RPC specific variables

Name Default value Description
solana_rpc_faucet_address Specify an RPC faucet
solana_rpc_history true Whether to provide historical values over RPC
solana_account_index program-id spl-token-owner spl-token-mint Which indexes to enable. These greatly improve performance but slows down start up time and can increase memory requirements.

Performance variables

These are variables you can tweak to improve performance

Name Default value Description
solana_snapshot_compression Whether to compress snapshots or not. Specify none to improve performance.
solana_snapshot_interval_slots How often to take snapshots. Increase to improve performance. Suggested value is 500.
solana_pubsub_max_connections 1000 Maximum number of pubsub connections to allow.
solana_bpf_jit Whether to enable BPF JIT . Default on for devnet.
solana_banking_threads 16 Number of banking threads.
solana_rpc_threads Number of RPC threads (default maximum threads/cores on system)
solana_limit_ledger_size solana default, 250 mio Size of the local ledger to store. For a full epoch set a value between 350 mio and 500 mio. For best performance set 50 (minimal value).
solana_accounts_db_caching Whether to enable accounts db caching
solana_accounts_shrink_path You may want to specify another location for the accounts shrinking process

Bigtable

You can specify Google Bigtable account credentials for querying blocks not present in local ledger.

Name Default value Description
solana_bigtable_enabled false Enable bigtable access
solana_bigtable_upload_enabled false Enable bigtable uploading (the credentials you provide below needs write access)
solana_bigtable_project_id Bigtable project id
solana_bigtable_private_key_id Bigtable private key id
solana_bigtable_private_key Bigtable private key
solana_bigtable_client_email Bigtable client email
solana_bigtable_client_id Bigtable client id
solana_bigtable_client_x509_cert_url Bigtable cert url

For more information about BigTable see https://github.com/solana-labs/solana-bigtable .

Handling forks

Occasionally devnet/testnet will experience forks. In these cases use the following parameters as instructed in Discord:

Name Default value Description
solana_hard_fork Hard fork
solana_wait_for_supermajority Whether node should wait for supermajority or not

CPU governor & Sysctl settings

There are certain configurations that you need to do to get your RPC node running properly. This role can help you make some of these standard config changes. However, full optmisation depends greatly on your hardware so you need to take time to be familiar with how to configure your hardware right.

REQUEST A
According to the Solana RPC variables text, what value is suggested for solana_snapshot_interval_slots?
REQUEST B
Extend the Solana RPC variables text, picking up after its final sentence about configuring your hardware.

(Transcribed page contents)
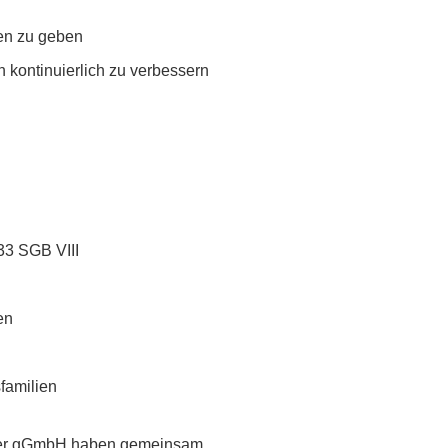
cen zu geben
n kontinuierlich zu verbessern
33 SGB VIII
en
sfamilien
nder gGmbH haben gemeinsam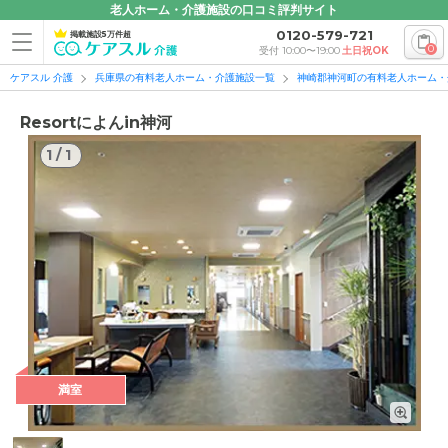
老人ホーム・介護施設の口コミ評判サイト
0120-579-721
掲載施設5万件超
0
受付 10:00〜19:00
土日祝OK
ケアスル 介護
兵庫県の有料老人ホーム・介護施設一覧
神崎郡神河町の有料老人ホーム・
Resortによんin神河
1
/
1
1
/
1
満室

RESULT A
500

RESULT B
However, the most important element of optimisation is the CPU performance governor. This controls boost behaviour and energy usage. On many hosts in DCs they are configured for balance between performance and energy usage. In the case of Solana we really need them to perform at their fastest. To set the servers CPU governor there are three options:

  1. You have access to BIOS and you set the BIOS cpu setting to max performance. This seems to work well for HPE systems. In this case, specify the variable cpu_governor: bios. This is sometimes required for AMD EPYC systems too.
  2. You have acccess to BIOS and you set the BIOS cpu setting to os control. This should be the typical default. In this case you can leave the cpu_governor variable as default or set it explicitly to cpu_governor: performance.
  3. You don't have access to BIOS or CPU governor settings. If possible, try to set cpu_governor: performance. Otherwise, hopefully your provider has configured it for good performance!

The second config you need to do is to edit various kernel parameters to fit the Solana RPC use case.

One option is to deploy solana-sys-tuner together with this config to autotune some variables for you.

A second option, especially if you are new to tuning performance is tuned and tune-adm from RedHat, where the throughput-performance profile is suitable.

Finally, if you deploy through this role you can also specify a list of sysctl values for this playbook to automatically set up on your host. This allows full control and sets them so that they are permanently configured. Here is a list of sysctl values that we have used on rpcpool:

sysctl_optimisations:
  vm.max_map_count: 700000
  kernel.nmi_watchdog: 0
# Minimal preemption granularity for CPU-bound tasks:
# (default: 1 msec#  (1 + ilog(ncpus)), units: nanoseconds)
  kernel.sched_min_granularity_ns: '10000000'
# SCHED_OTHER wake-up granularity.
# (default: 1 msec#  (1 + ilog(ncpus)), units: nanoseconds)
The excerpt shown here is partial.